Here is the manifesto in question:
What does “Go canny” mean?
It’s a short and useful word to designate a new tactic employed by workers instead of going on strike.
If two Scotsmen are walking together and one is going too fast the other says to him: “Go canny,” which means, “Slow down.”
If someone wants to buy a hat worth five francs he has to pay five francs. But if he wants to only pay four then he’ll have one of lesser quality. A hat is a form of “merchandise.”
If someone wants to buy six shirts at two francs each he has to pay twelve francs. If he only pays ten he’ll only get five shirts. A shirt is a form of “merchandise sold in the market.”
If a housewife wants to buy a piece of beef worth three francs she has to pay for it. And if she only offers two francs then she’ll be given bad meat. Beef, too, is a “merchandise sold in the market.”

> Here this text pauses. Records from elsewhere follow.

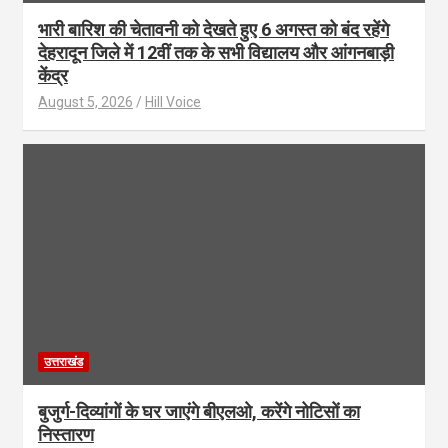
भारी बारिश की चेतावनी को देखते हुए 6 अगस्त को बंद रहेंगे
देहरादून जिले में 12वीं तक के सभी विद्यालय और आंगनबाड़ी
केंद्र
August 5, 2026
Hill Voice
उत्तराखंड
बुजुर्ग-दिव्यांगों के घर जाएंगे बीएलओ, करेंगे नोटिसों का
निस्तारण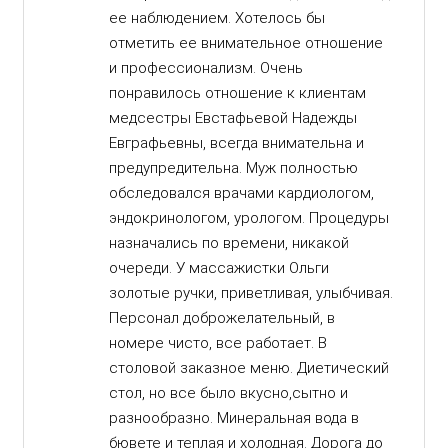
ее наблюдением. Хотелось бы
отметить ее внимательное отношение
и профессионализм. Очень
понравилось отношение к клиентам
медсестры Евстафьевой Надежды
Евграфьевны, всегда внимательна и
предупредительна. Муж полностью
обследовался врачами кардиологом,
эндокринологом, урологом. Процедуры
назначались по времени, никакой
очереди. У массажистки Ольги
золотые ручки, приветливая, улыбчивая.
Персонал доброжелательный, в
номере чисто, все работает. В
столовой заказное меню. Диетический
стол, но все было вкусно,сытно и
разнообразно. Минеральная вода в
бювете и теплая и холодная. Дорога до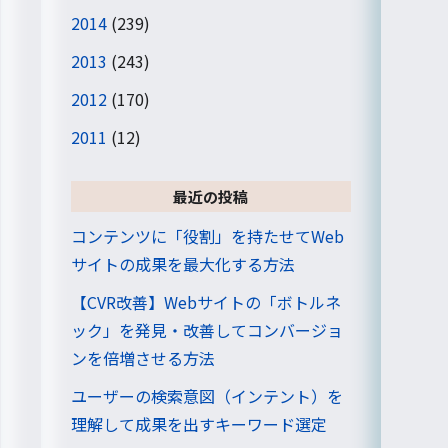
2014
(239)
2013
(243)
2012
(170)
2011
(12)
最近の投稿
コンテンツに「役割」を持たせてWeb
サイトの成果を最大化する方法
【CVR改善】Webサイトの「ボトルネ
ック」を発見・改善してコンバージョ
ンを倍増させる方法
ユーザーの検索意図（インテント）を
理解して成果を出すキーワード選定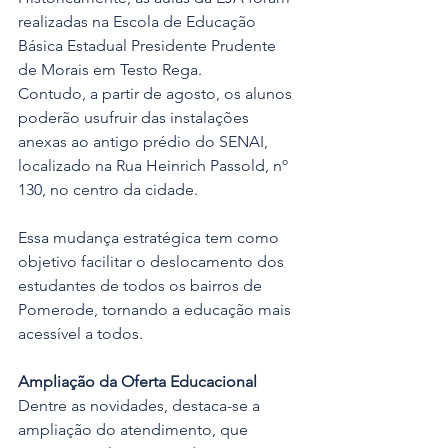
realizadas na Escola de Educação 
Básica Estadual Presidente Prudente 
de Morais em Testo Rega. 
Contudo, a partir de agosto, os alunos 
poderão usufruir das instalações 
anexas ao antigo prédio do SENAI, 
localizado na Rua Heinrich Passold, nº 
130, no centro da cidade.
Essa mudança estratégica tem como 
objetivo facilitar o deslocamento dos 
estudantes de todos os bairros de 
Pomerode, tornando a educação mais 
acessível a todos.
Ampliação da Oferta Educacional
Dentre as novidades, destaca-se a 
ampliação do atendimento, que 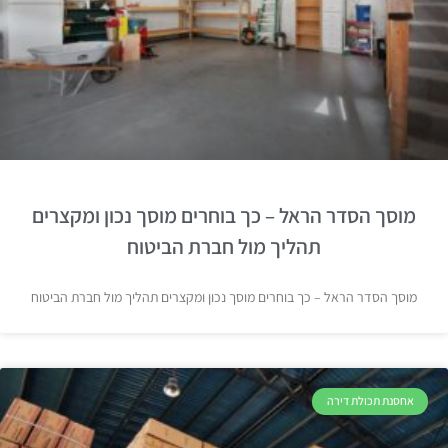
מוסך הסדר הראל – כך בוחרים מוסך נכון ומקצרים
תהליך מול חברת הביטוח
מוסך הסדר הראל – כך בוחרים מוסך נכון ומקצרים תהליך מול חברת הביטוח
אחסנת תכולת דירה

Well, the bosses declare that labor and skill are “merchandises for sale in the market,” like hats, shirts, and beef.
Perfect, we answer. We’ll take you at your word.
If it is “merchandise” we’ll sell it like the hat maker sells his hats and the butcher his meat. They give bad merchandise for bad prices, and we’ll do the same.
The bosses have no right to count on our charity. If they refuse to discuss our demands, well, we’ll put in practice the “Go canny,” the slowdown, while waiting for them to listen to us.
Here, then is sabotage neatly defined: for bad pay, bad work!
Well, it will be damn swell when the stuff has entered our customs: a dirty trick on the bosses’ band, when those apes are convinced—by experience—that, from now on, the blow is always ready to fall on their heads. The fear of losing cash and of sliding towards bankruptcy will soften the arrogance of the capitalists.
Feeling themselves vulnerable,—at the cash register, which serves them for a heart!—they will think twice before producing some of their customary bullshit.
Certainly, there are some good fellows who, under the pretext that we should look avidly for the radical disappearance of capitalism, will find it too little to limit themselves to holding the apes at bay and preventing them from showing their claws.
They forget to look at the double face of the Social Question: the present and the future.
Now, the present prepares the future! If ever the proverb “As one makes his bed, so must one lie on it!” has been fitting, it is certainly here:
The less we allow ourselves to be put down by the bosses, the less intense will be our exploitation, the strong will be our revolutionary résistance, the greater will be the consciousness of our dignity and the more vigorous our desires for liberty and well-being.
And, consequently, the more able we will be to prepare the blossoming of the great society where there will be no more governors, nor capitalists;
And, more able as well, when we have achieved it, to evolve in the new milieu.
If, on the contrary, instead of beginning now the apprenticeship of liberty, we show no interest in daily life, and show contempt for the needs and passions of the present hour, it won’t be long before we wither in a world of abstractions and become renowned only as hair-splitters. In this way, living too much in dreams, our activity will dampen, and as we have lost all contact with the masses, the day we want to shake off our torpor, we will be as tangled up as an elephant who has found an enema pump.
There’s no question about it: in order to realize equilibrium in life, to carry human activity to the highest degree, it is necessary to neglect neither the present, nor the future.
When one of the two prevails over the other, the rupture of equilibrium which results produces nothing helpful: when we are all in the present, we get caught up in pettiness and silly games; but when we sail off into the blue skies, we end up trapped in the realm of the ideal.
And that is why I will drum it into those lads who have some pluck, that they not neglect either the present or the future.
In this way, they will activate the germination of rich ideas and of the spirit of rebellion.